EXERCISE GOAL:
The full set of entries below, restated word for word and stripped of images, is the expected result.

GIVEN RECORDS:
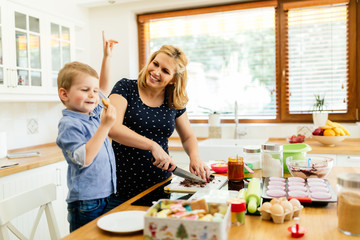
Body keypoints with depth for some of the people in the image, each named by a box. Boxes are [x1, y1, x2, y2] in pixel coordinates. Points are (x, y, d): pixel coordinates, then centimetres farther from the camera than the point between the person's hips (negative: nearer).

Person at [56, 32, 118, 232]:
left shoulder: (94, 113, 9)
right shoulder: (69, 124, -15)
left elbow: (105, 88, 24)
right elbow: (83, 159, -25)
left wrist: (107, 57, 20)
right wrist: (105, 126, -27)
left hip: (105, 197, 8)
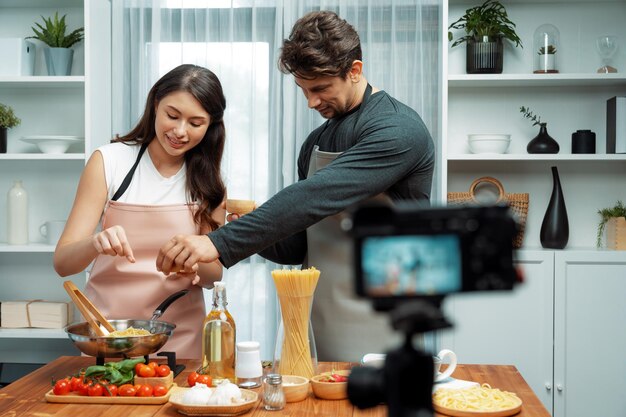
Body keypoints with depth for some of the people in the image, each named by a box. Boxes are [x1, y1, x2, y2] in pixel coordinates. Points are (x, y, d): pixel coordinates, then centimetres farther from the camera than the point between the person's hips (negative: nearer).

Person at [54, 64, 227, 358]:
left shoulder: (208, 181, 1)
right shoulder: (109, 161, -7)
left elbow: (214, 273, 3)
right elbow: (62, 263, -9)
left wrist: (195, 265, -19)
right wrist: (96, 243, -30)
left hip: (181, 337, 2)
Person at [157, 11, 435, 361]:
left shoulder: (399, 130, -13)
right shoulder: (316, 143, 12)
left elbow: (315, 197, -26)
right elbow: (297, 247, 14)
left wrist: (221, 243, -31)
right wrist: (257, 235, -8)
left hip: (374, 333, -6)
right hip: (316, 326, 7)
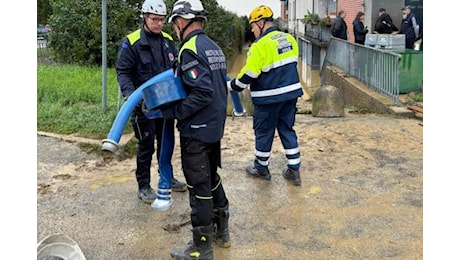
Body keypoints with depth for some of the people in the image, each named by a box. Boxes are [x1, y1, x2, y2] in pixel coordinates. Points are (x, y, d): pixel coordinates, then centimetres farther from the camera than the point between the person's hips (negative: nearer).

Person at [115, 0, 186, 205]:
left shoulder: (168, 40, 6)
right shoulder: (132, 42, -11)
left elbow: (175, 67, 13)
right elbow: (122, 72, -11)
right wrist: (130, 93, -27)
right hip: (144, 104, -5)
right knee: (146, 146, 2)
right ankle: (143, 187, 17)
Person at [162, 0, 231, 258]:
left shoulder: (190, 49, -18)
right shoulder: (214, 47, 10)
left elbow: (202, 93, -27)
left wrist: (173, 112, -19)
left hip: (197, 130, -9)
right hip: (215, 125, 9)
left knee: (199, 186, 2)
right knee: (212, 177, 22)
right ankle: (221, 230, 36)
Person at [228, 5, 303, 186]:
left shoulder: (260, 45, -18)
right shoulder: (289, 39, 5)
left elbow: (249, 74, -17)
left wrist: (232, 86, -2)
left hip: (268, 98, -7)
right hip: (291, 93, 7)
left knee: (263, 132, 10)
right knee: (287, 129, 15)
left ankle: (261, 168, 26)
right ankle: (294, 170, 16)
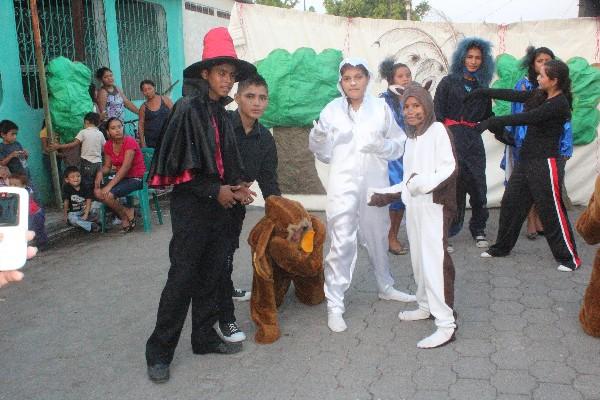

WRITTEN REPLY:
Body keypoints with depth for some of the people in the image, each named by a box. Boxes are [x1, y1, x2, y2] in pixel coordinates. Points are (x, y, d): pixel coordinates, then centimetres farther from the camera than the point between the person's hips (negative: nearer).

Person at [56, 32, 118, 232]:
left shoulder: (94, 113, 9)
right shoulder: (69, 124, -15)
left elbow: (105, 88, 24)
right elbow: (83, 159, -25)
left wrist: (107, 57, 20)
right wrist: (105, 126, -27)
left hip: (105, 197, 8)
Body keypoints with depth for some of the people in the image, each named by a box. Boxes are [x1, y1, x2, y2] in pixel coordinates. Points are (x, y, d): pixel coordinates, then centimetres farther from the camera than the point between the person's hips (negative: nearer).

Person at [54, 64, 227, 358]:
left shoulder: (208, 181, 1)
right shoulder: (109, 161, -7)
left elbow: (214, 273, 3)
right elbow: (62, 263, -9)
left wrist: (195, 265, -19)
right wrist: (96, 243, -30)
left hip: (181, 337, 2)
Person at [157, 11, 435, 361]:
left shoulder: (399, 130, -13)
right shoulder: (316, 143, 12)
left elbow: (315, 197, -26)
right elbow: (297, 247, 14)
left wrist: (221, 243, -31)
right wrist: (257, 235, -8)
left hip: (374, 333, -6)
right hip: (316, 326, 7)
Body keypoints with depth for some of the people in the image, each named by a box. Boxes are [x1, y1, x2, y2] in pixel coordinates. Points are (x, y, d): pixel coordinates, then centimetres farther from the camera than the point between the person's hips (negative: nearer).

Person at [115, 0, 186, 205]:
left shoulder: (168, 40, 6)
right shoulder: (132, 42, -11)
left elbow: (175, 67, 13)
right elbow: (122, 72, -11)
right wrist: (130, 93, -27)
right hip: (144, 104, -5)
right knee: (146, 146, 2)
right ankle: (143, 187, 17)
Person at [162, 0, 231, 258]:
left shoulder: (190, 49, -18)
right shoulder: (214, 47, 10)
left elbow: (202, 93, -27)
left wrist: (173, 112, -19)
left hip: (197, 130, -9)
right hip: (215, 125, 9)
left knee: (199, 186, 2)
right knee: (212, 177, 22)
right ankle: (221, 230, 36)
Person at [228, 5, 303, 186]:
left shoulder: (260, 45, -18)
right shoulder: (289, 39, 5)
left elbow: (249, 74, -17)
left wrist: (232, 86, -2)
left hip: (268, 98, -7)
right hip: (291, 93, 7)
left knee: (263, 132, 10)
right knee: (287, 129, 15)
left ankle: (261, 168, 26)
right ankle: (294, 170, 16)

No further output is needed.